On the Wiedemann–Franz law violation in graphene and quark–gluon plasma systems

A comparative study of the thermodynamic and transport properties of the ultra-relativistic quark–gluon plasma produced in heavy ion collisions with the “quasi-relativistic” massless electron–hole plasma in graphene sample have been performed. We observe that the enthalpy per net charge carrier emerges as a useful physical quantity determining the transport variables in hydrodynamic domain. Lorenz ratio is defined as thermal to electrical conductivity ratio, normalized by temperature and Lorenz number \(L_{0}=\frac{\pi ^{2}}{3}\left( \frac{k_{B}}{e}\right) ^{2}\). The validity of the Wiedemann–Franz law can be checked by evaluating the Lorenz ratio, which is expected to be unity. We investigate the validity of the Wiedemann–Franz law by examining whether the Lorenz ratio equals unity or deviates from it.

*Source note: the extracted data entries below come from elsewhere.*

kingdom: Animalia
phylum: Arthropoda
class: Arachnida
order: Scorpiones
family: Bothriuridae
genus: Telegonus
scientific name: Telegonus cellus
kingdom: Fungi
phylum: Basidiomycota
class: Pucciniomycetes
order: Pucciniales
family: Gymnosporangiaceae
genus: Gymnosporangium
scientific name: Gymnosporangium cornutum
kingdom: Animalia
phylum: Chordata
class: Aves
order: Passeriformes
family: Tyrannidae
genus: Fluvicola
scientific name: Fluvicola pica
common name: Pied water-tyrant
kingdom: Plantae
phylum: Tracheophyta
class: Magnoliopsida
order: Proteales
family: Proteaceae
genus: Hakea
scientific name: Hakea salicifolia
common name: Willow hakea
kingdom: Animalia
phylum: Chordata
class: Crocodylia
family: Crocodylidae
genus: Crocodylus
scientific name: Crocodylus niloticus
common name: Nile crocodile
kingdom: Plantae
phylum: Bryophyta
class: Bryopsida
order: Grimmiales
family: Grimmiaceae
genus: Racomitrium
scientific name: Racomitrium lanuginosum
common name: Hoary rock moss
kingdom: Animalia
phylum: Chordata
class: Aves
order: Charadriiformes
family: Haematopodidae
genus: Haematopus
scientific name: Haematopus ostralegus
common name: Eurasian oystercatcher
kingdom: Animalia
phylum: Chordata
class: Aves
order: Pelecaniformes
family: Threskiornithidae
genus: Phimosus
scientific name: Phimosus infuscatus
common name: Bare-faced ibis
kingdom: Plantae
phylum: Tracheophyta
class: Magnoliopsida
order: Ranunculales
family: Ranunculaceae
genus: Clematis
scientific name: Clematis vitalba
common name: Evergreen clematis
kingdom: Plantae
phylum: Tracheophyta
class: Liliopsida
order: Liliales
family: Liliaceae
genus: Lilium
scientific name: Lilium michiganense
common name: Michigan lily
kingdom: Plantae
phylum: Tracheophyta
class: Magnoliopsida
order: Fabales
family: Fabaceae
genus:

Our findings indicate that, within the fluid-based framework, the Lorenz ratio consistently leads to a violation of the Wiedemann–Franz law. This is attributed to the proportional relation between Lorenz ratio and enthalpy per net charge carrier in the fluid. Based on the experimental observation, graphene and quark–gluon plasma, both systems at a low net carrier density, violate the Wiedemann–Franz law due to their fluidic nature. However, graphene at a relatively high net carrier density obeys the Wiedemann–Franz law, followed by metals with high Fermi energy or electron density. It indicates a fluid to the non-fluid transition of the graphene system from low to high carrier density. In this regard, the fluid or non-fluid aspect of quark–gluon plasma at high density is yet to be explored by future facilities such as Compressed Baryonic Matter and Nuclotron-based Ion Collider fAcility experiments.